Just for kicks, let's use the TUI. (A TUI is a terminal user interface.) This provides a point-and-click interface for a command-line application. (It makes it easier to explore the commands, but it also has some shortcomings.)

elt tui

You can use your mouse, or the tab and arrow keys to navigate. The main thing to look for now is the exportrc subcommand. We will enter sample as the value for the --outpath option. Note that as you type, elt is completing the terminal command for you. Click on the "Close & Run" button.

(The caveat with this interface is that the command is not recorded within your shell's history, so using up arrows will not recover it.)

The config files have distinct sections for the different types of data.

remote path

This is where you specify the FTP address for the Ensembl server containing the genomes of interest to you. You can pick any server you like as long as it matches exactly the one that's in this file. (Sorry, that's a lame joke, but at present we don't support any other Ensembl FTP servers.)

local path

Here the staging_path is the name of the directory where you want the download data to be put. The install_path is where you want the installation to go.

release

The version of Ensembl that you want data from.

compara

At present, we allow more options under the comparer section than we truly support. So let me focus on the two that really matter.

The align_names option is the name of a directory on the Ensembl FTP server containing the alignments that you are interested in. This can be a comma separated list of names. Those names must match exactly the names listed at the following location on the FTP site: https://ftp.ensembl.org/pub/release-112/maf/ensembl-compara/multiple_alignments/

The homology option indicates whether or not you want homology data for the genomes that you are going to be selecting. No information is required here aside from a correct syntax expression which is the word homology followed by an equal sign. If you have specified an alignment, you do not need to specify the homology option as this will automatically be added.

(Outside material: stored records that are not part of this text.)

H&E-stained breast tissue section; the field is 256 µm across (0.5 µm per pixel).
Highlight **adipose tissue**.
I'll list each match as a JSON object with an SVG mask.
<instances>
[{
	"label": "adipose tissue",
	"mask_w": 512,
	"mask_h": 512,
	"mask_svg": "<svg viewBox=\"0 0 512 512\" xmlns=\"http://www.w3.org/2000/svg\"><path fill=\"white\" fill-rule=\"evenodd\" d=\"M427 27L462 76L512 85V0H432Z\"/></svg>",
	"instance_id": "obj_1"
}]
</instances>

Note Currently don't support pairwise alignments. So if this is a feature that's important to you, create a discussion topic and tell us. Of course if somebody else has created that topic make sure and vote for it.

[species names]

At present indicating which species you want is done by indicating either the Latin name or common name inside square brackets followed by the line db = core. To see which names are supported take a look at the species.tsv file which was also created by the exportrc subcommand (see below).

There is a shortcut to naming species. At present if you want all of the species that are included as a part of one of the whole genome alignment sets then you only need to specify that alignment.

The species.tsv file

This file is a tab delimited file that contains the latin name and common names of the species present at ensembl.org. (At the moment it also includes a column for the species prefix of ensemble identifiers however this will be discontinued.)

The contents of this file are used to validate the species names entered into the file indicated above and other operations that are executed by elt.

WARNING While at present this file is included in the repository we will be changing this so it is downloaded and always up to date.

The exercise

Edit the sample.cfg file so that it will download the genomes for yeast and c. elegans and homology data.

Make sure you specify a sensible destination for the staging data and for the installation.

When you have done this we will proceed to the next step.